A double-feature of short films is set for tonight. “Pass the Gravy,” from 1928, stars Max Davidson and tells the tale of warring neighbors, their children’s engagement and a prizewinning chicken. Pianist Rodney Sauer will provide live, improvised accompaniment.
Then comes the 1924 Buster Keaton classic “Sherlock Jr.,” featuring the silent film genius as a woeful film projectionist-turned-detective. “Sherlock Jr.” features many of the jaw-dropping stunts that established Keaton as the stone-faced king of Hollywood’s gag men.
A small group featuring Sauer and members of the Vancouver Symphony Orchestra will provide live musical accompaniment.
Here’s a different way of celebrating the Easter holiday: by viewing some of the world’s greatest artistic depictions of the final days, death and resurrection of Jesus.

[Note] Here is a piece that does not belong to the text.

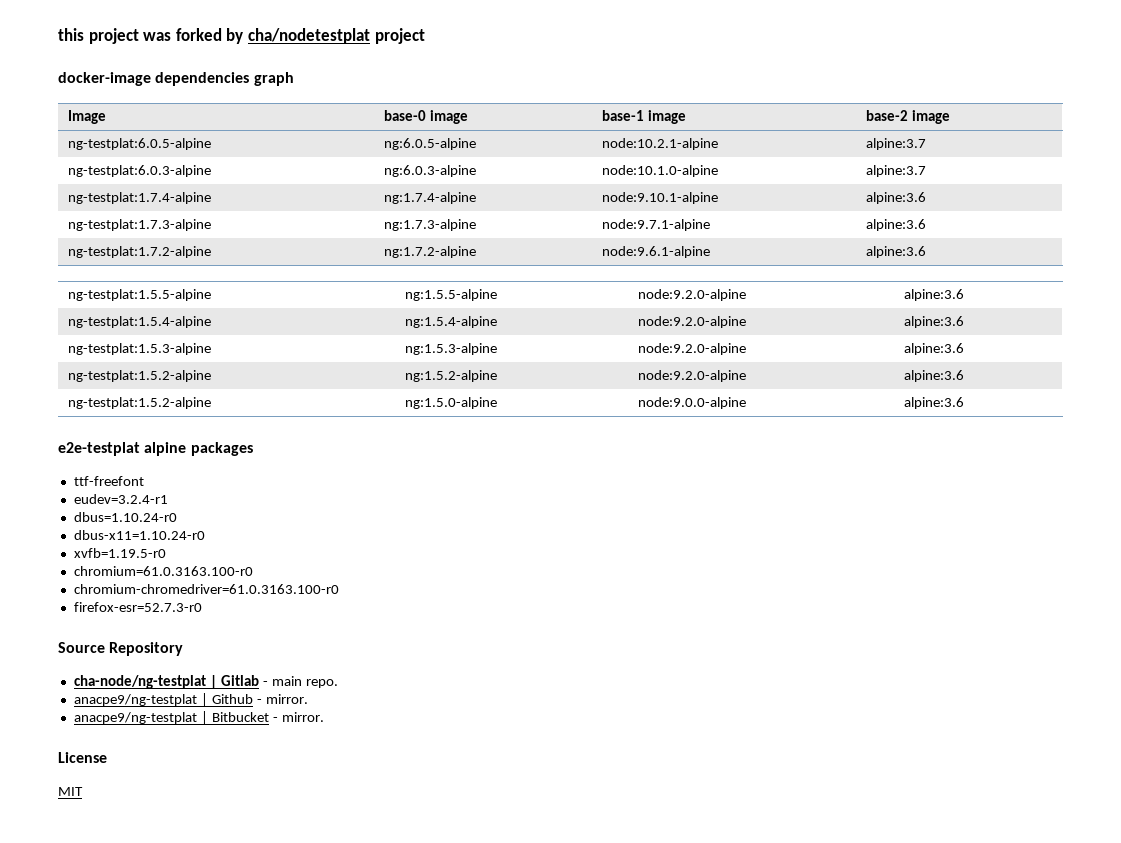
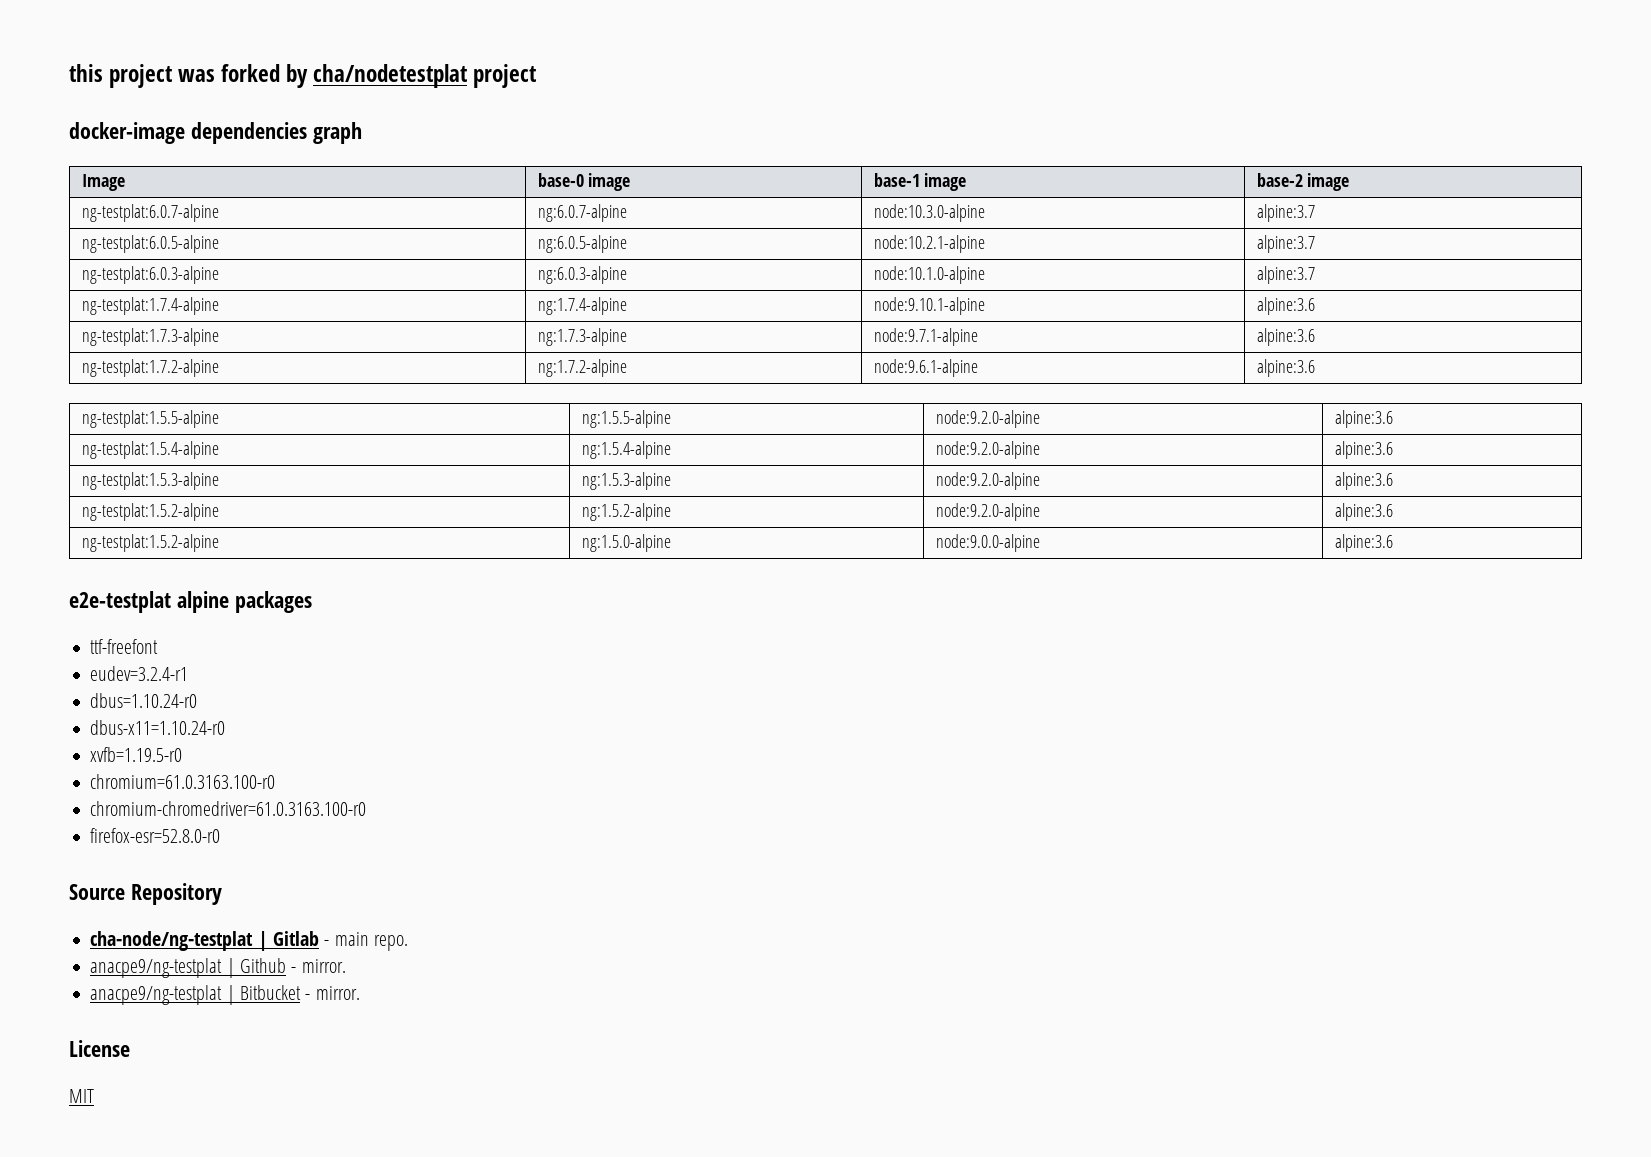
(951, 117) none -> [81,204,219,222] [537,204,627,222] [873,204,985,222] [1256,204,1315,222] // ng-testplat:6.0.7-alpine | ng:6.0.7-alpine | node:10.3.0-alpine | alpine:3.7
[73,602,202,612] firefox-esr=52.7.3-r0 -> [90,828,221,843] firefox-esr=52.8.0-r0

“Easter in Art,” a sumptuous documentary subtitled “The Greatest Story Ever Painted,” screens April 13 and 17 at the Liberty Theatre in Camas. It’s part of the ongoing “Exhibitions on Screen” series that takes deep dives into art history and great museums around the world.
Directed by Phil Grabsky and filmed in Jerusalem, as well as all over Europe and the U.S., “Easter in Art” surveys two millennia of art history and reveals the changing ways artists have depicted the Easter story.